The region as a whole has concerns about growing Uyghur violence. Central Asian countries, especially those with sizable Uyghur minorities, already worry about Uyghur violence and agitation. Many of the regional governments, especially authoritarian secular governments, in South Asia and Central Asia are worried about the contagion of increasing Muslim radicalization. The governments of Southeast Asia are also worried about growing radical networks and training camps, but they also fear the very idea of a fragmenting China. Not only is China economically important to the region, but also political instability in China would impact all of Asia.

Implications for the United States
Given that the existing scope of the Uyghur Muslim separatist movement in China remains weak and under reasonable control, this need not be a top issue for the United States. Although Beijing has decided to cast this ethnic separatist movement in light of new global perceptions following September 11, 2001, the Uyghur issue, both inside of China and in the neighboring countries, well predates the war on terrorism. While this is a genuine ethnic separatist movement with at least some ties to global Muslim networks, it is not supported by any of the immediate neighboring country governments and thus is unlikely to erupt into a major concern in the near term.


The United States is constrained in its policy on this issue in any case.
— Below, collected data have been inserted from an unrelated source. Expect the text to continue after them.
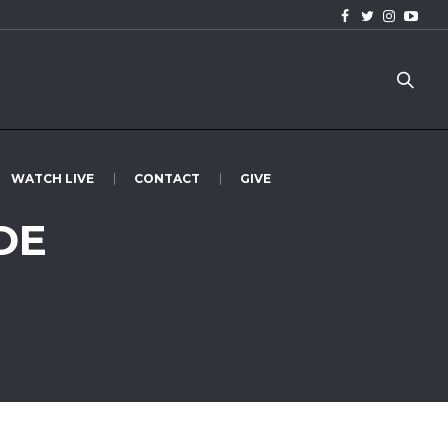
WATCH LIVE
CONTACT
GIVE
DE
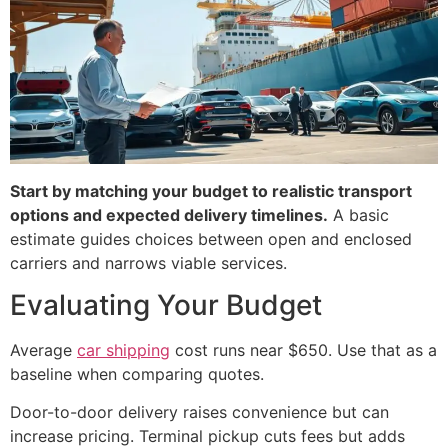
Start by matching your budget to realistic transport
options and expected delivery timelines.
A basic
estimate guides choices between open and enclosed
carriers and narrows viable services.
Evaluating Your Budget
Average
car shipping
cost runs near $650. Use that as a
baseline when comparing quotes.
Door-to-door delivery raises convenience but can
increase pricing. Terminal pickup cuts fees but adds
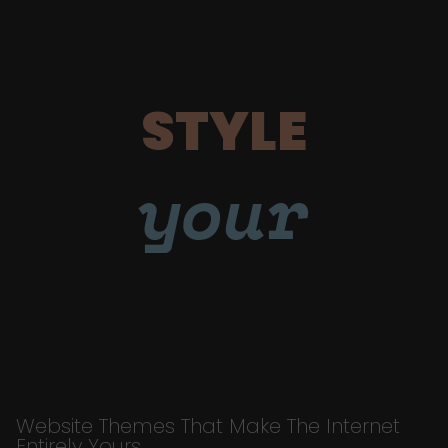
STYLE
your
Website Themes That Make The Internet
Entirely Yours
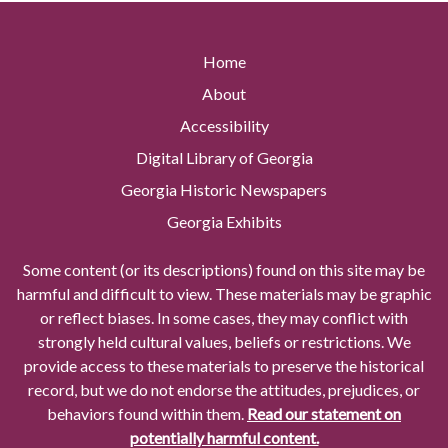
Home
About
Accessibility
Digital Library of Georgia
Georgia Historic Newspapers
Georgia Exhibits
Some content (or its descriptions) found on this site may be
harmful and difficult to view. These materials may be graphic
or reflect biases. In some cases, they may conflict with
strongly held cultural values, beliefs or restrictions. We
provide access to these materials to preserve the historical
record, but we do not endorse the attitudes, prejudices, or
behaviors found within them.
Read our statement on
potentially harmful content.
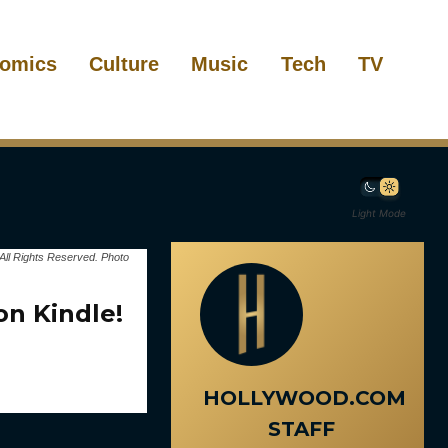
omics
Culture
Music
Tech
TV
Light Mode
All Rights Reserved. Photo
on Kindle!
HOLLYWOOD.COM
STAFF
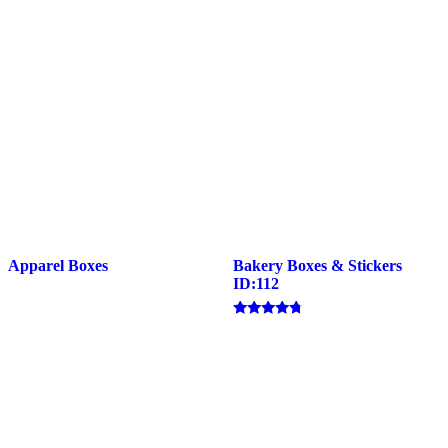
Apparel Boxes
Bakery Boxes & Stickers
ID:112
Rated
4.57
out of 5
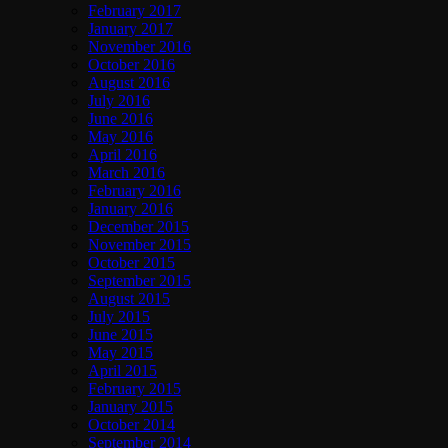
February 2017
January 2017
November 2016
October 2016
August 2016
July 2016
June 2016
May 2016
April 2016
March 2016
February 2016
January 2016
December 2015
November 2015
October 2015
September 2015
August 2015
July 2015
June 2015
May 2015
April 2015
February 2015
January 2015
October 2014
September 2014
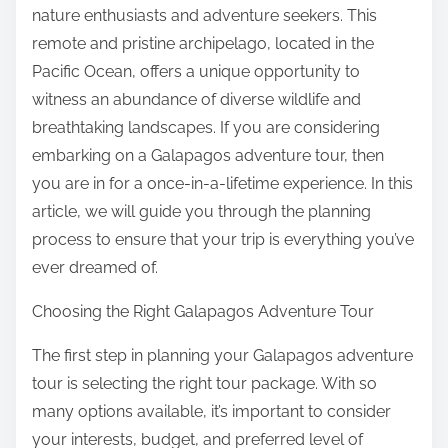
:
nature enthusiasts and adventure seekers. This
remote and pristine archipelago, located in the
Pacific Ocean, offers a unique opportunity to
witness an abundance of diverse wildlife and
breathtaking landscapes. If you are considering
embarking on a Galapagos adventure tour, then
you are in for a once-in-a-lifetime experience. In this
article, we will guide you through the planning
process to ensure that your trip is everything you’ve
ever dreamed of.
Choosing the Right Galapagos Adventure Tour
The first step in planning your Galapagos adventure
tour is selecting the right tour package. With so
many options available, it’s important to consider
your interests, budget, and preferred level of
Not only does the US need to work with China on issues of geostrategic importance, but also the Uyghurs who use violence have formed limited associations with groups that are categorized as terrorist organizations. The best option for the United States is to continue to encourage China to use the rule of law and to respect human rights.

The primary concern for the United States has been and should remain human rights abuses. The US-led war on terrorism has led some international human rights organizations to speculate that this new international environment will lead to an increase in human rights abuses globally. Many of the human rights groups that watch Xinjiang, especially the Chinese "strike hard" campaigns, fear that China is using the war on terror to disregard the human rights of Uyghurs. Not only are human rights abuses abhorrent in and of themselves, but also the Chinese worsen the problem by targeting and antagonizing nonviolent Uyghurs.


A focus on human rights is consistent with the US decision to cite one Uyghur militant group as a terrorist organization, specifically when it was asserted by a third party government that that organization (ETIM) was targeting both civilians and an American embassy, but not to label other Uyghur organizations as terrorists. There are a few issues with the Uyghur detainees held at Guantanamo, according to a 2007 Congressional Research Service Report, with some Uyghurs being released and other Uyghurs being held indefinitely. The United States should neither absolutely agree to other countries’ allegations of who is a terrorist nor ignore the growing linkages between extremist organizations that train and arm militants.